┌─ DOKUMENTTEXT
Gummi Gummi und getunte Autos werden beim nächtlichen Partymarathon in
Reifnitz zur Nebensache: ein Stimmungsbericht zwischen Alkomaten,
Go-go-Girls und Rammstein.
Auf der VW-Bühne gehen die Lichter aus, bei Audi, Seat und Skoda
werden die pompösen Ausstellungsflächen mit Eisengittern
verbarrikadiert. Hat sich das Tageslicht verabschiedet, werden beim
GTI-Treffen sportliche Autos zur Makulatur.
21.30 Uhr. "Jetzt ist Party angesagt", sagt Philip (20) aus Bayern.
Kollege Simon (20) aus Pinkafeld verweist stolz auf die erkleckliche
Anzahl von "10 bis 15 Bieren", an denen er sich in den letzten fünf
Stunden delektiert hat. Beeindruckt ist er vom "tollen Zusammenhalt der
GTI-Fans". Die Party verläuft feucht-fröhlich-friedlich.
└─
_ANWEISUNGEN_.
- A) Wovon ist Simon aus Pinkafeld laut dem Bericht über das nächtliche GTI-Treffen in Reifnitz beeindruckt?
- B) Schreibe den Bericht über das nächtliche GTI-Treffen in Reifnitz im Anschluss an seinen letzten Satz weiter.
┌─ BEREITGESTELLTE DATEN
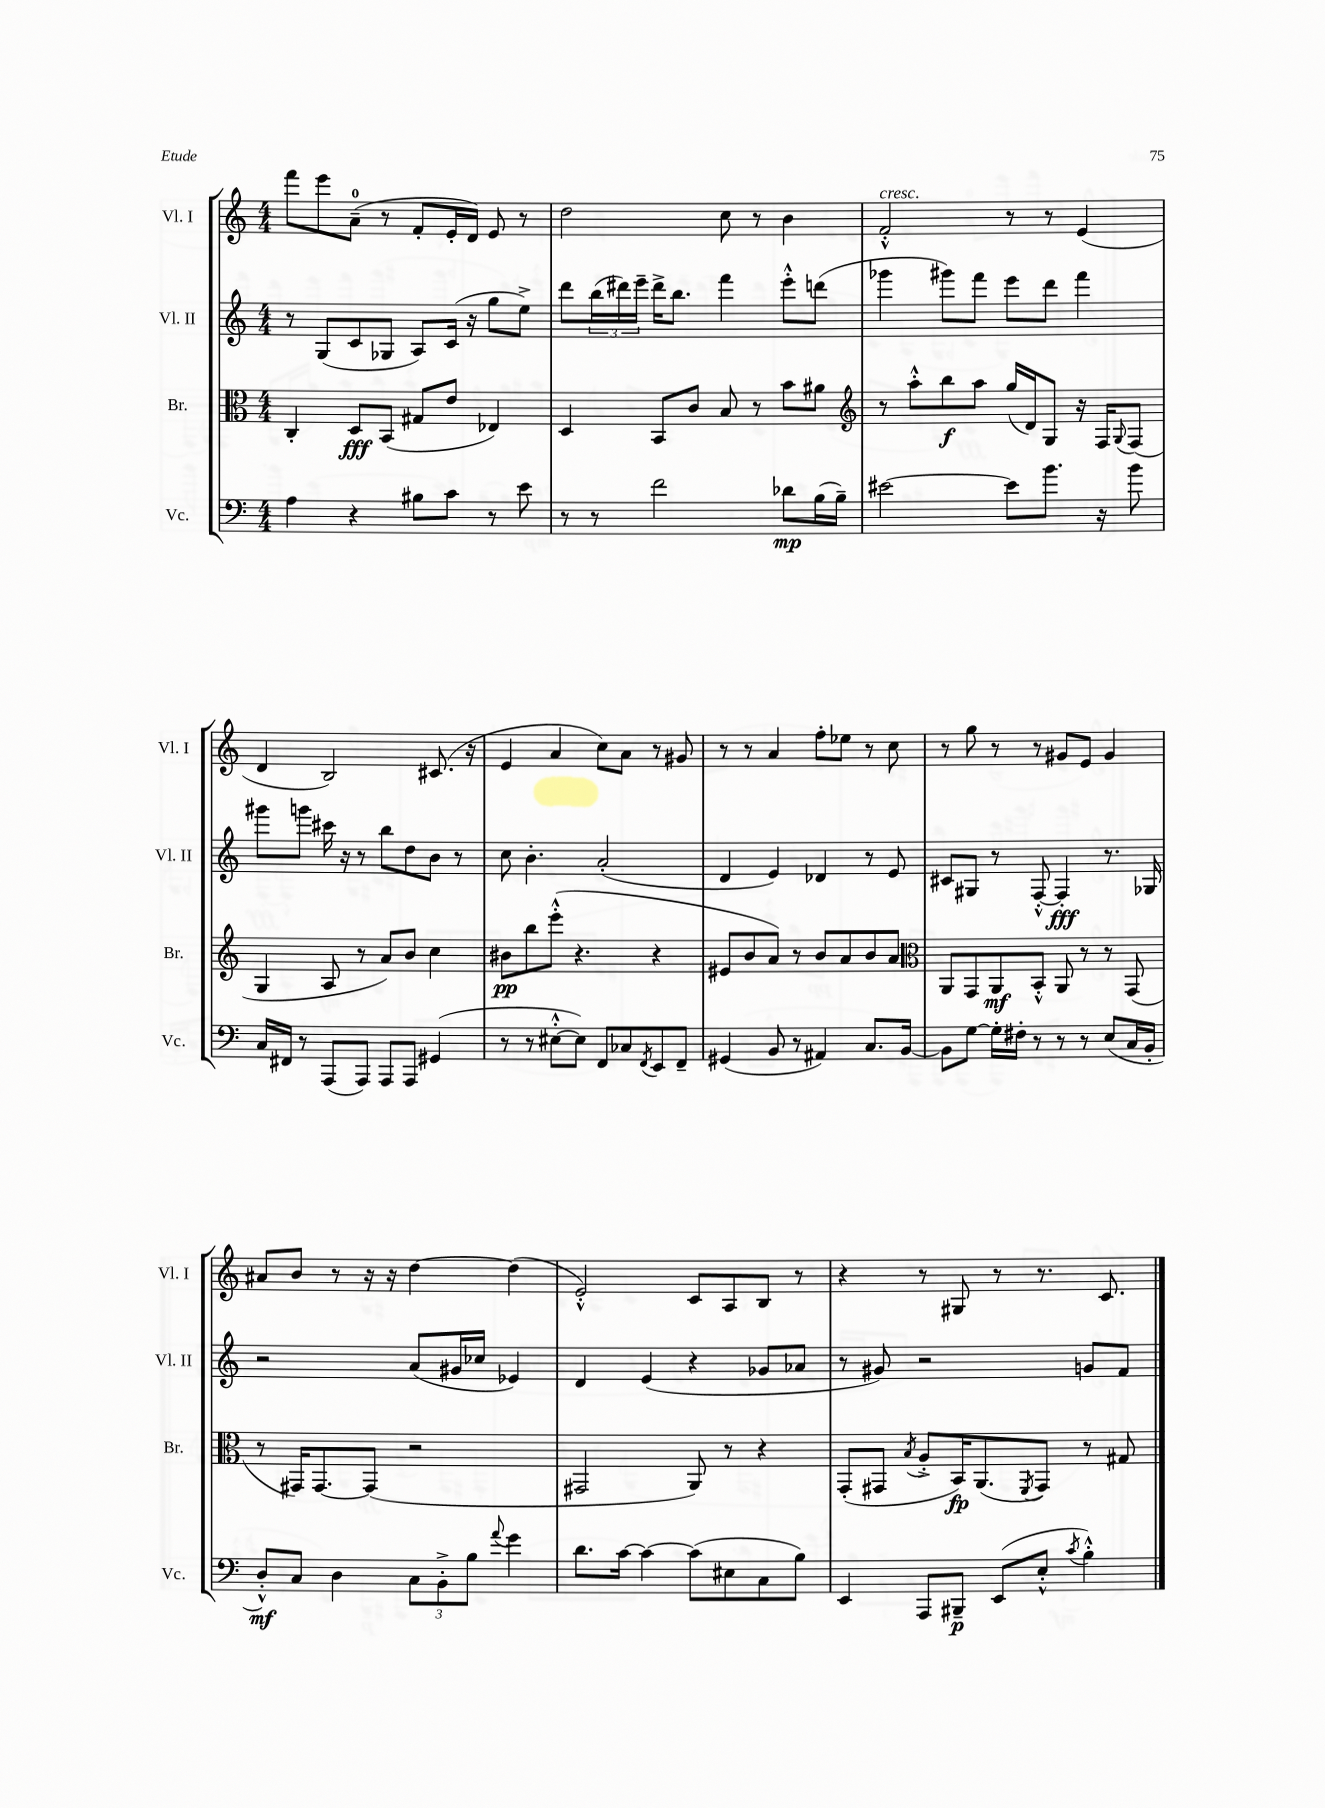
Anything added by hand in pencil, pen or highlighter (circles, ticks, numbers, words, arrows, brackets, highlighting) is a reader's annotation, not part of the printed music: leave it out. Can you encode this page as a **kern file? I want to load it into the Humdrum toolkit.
└─
_SCHRIFTLICHE ANTWORTEN_.
- A) Vom „tollen Zusammenhalt der GTI-Fans“.

- B)
21.47 Uhr. Auf der Hauptbühne beim BBS-Gelände, wo untertags
kiloweise Autogummi verbrannt wird, ist Dance-Musik angesagt. Der Herr
über die Plattenteller nennt sich schlicht DER DJ und fordert die Meute
zu "Vollgas" und einer "schweinegeilen Party" auf. Philip gönnt sich
einen Schluck eines giftgrünen Drinks. "Wodka Apfel hält jung."
22.05 Uhr. Im Heavy-Metal-Zelt ist "Headbangen" en vogue. Eine
Besucherin kämpft mit Gleichgewichtsstörungen, während im Hintergrund
die Rettung mit Blaulicht ausrückt. Wohl nicht wegen des Müllcontainers,
der einem Besucher mit hohem Aggressionspotenzial zum Opfer fiel.
22.12 Uhr. Ein Autofreak tut es dem neben ihm geparkten, grünen
VW gleich und legt sich wie ein Käfer mitten auf die Straße. Als sich
ein Polizeiauto nähert, springen er und seine Begleiterinnen panisch auf
die Seite.
22.20 Uhr. Die musikalische Vielfalt ist irritierend, während aus
dem Partyzelt Rammstein dröhnt, fährt ein GTI mit Polkamusik vor. Die
Zuschauer sind jedoch viel mehr von der exaltierten Show der "Temptation
Dances" beeindruckt. Zu den Rhythmen von "Bestrafe mich" gibt es für
die Fans eine Art "Mund-zu-Mund-Besprühung" mit Wodka und Malibu Orange.
Der kleine Drache Grisu würde wohl vor Neid erblassen.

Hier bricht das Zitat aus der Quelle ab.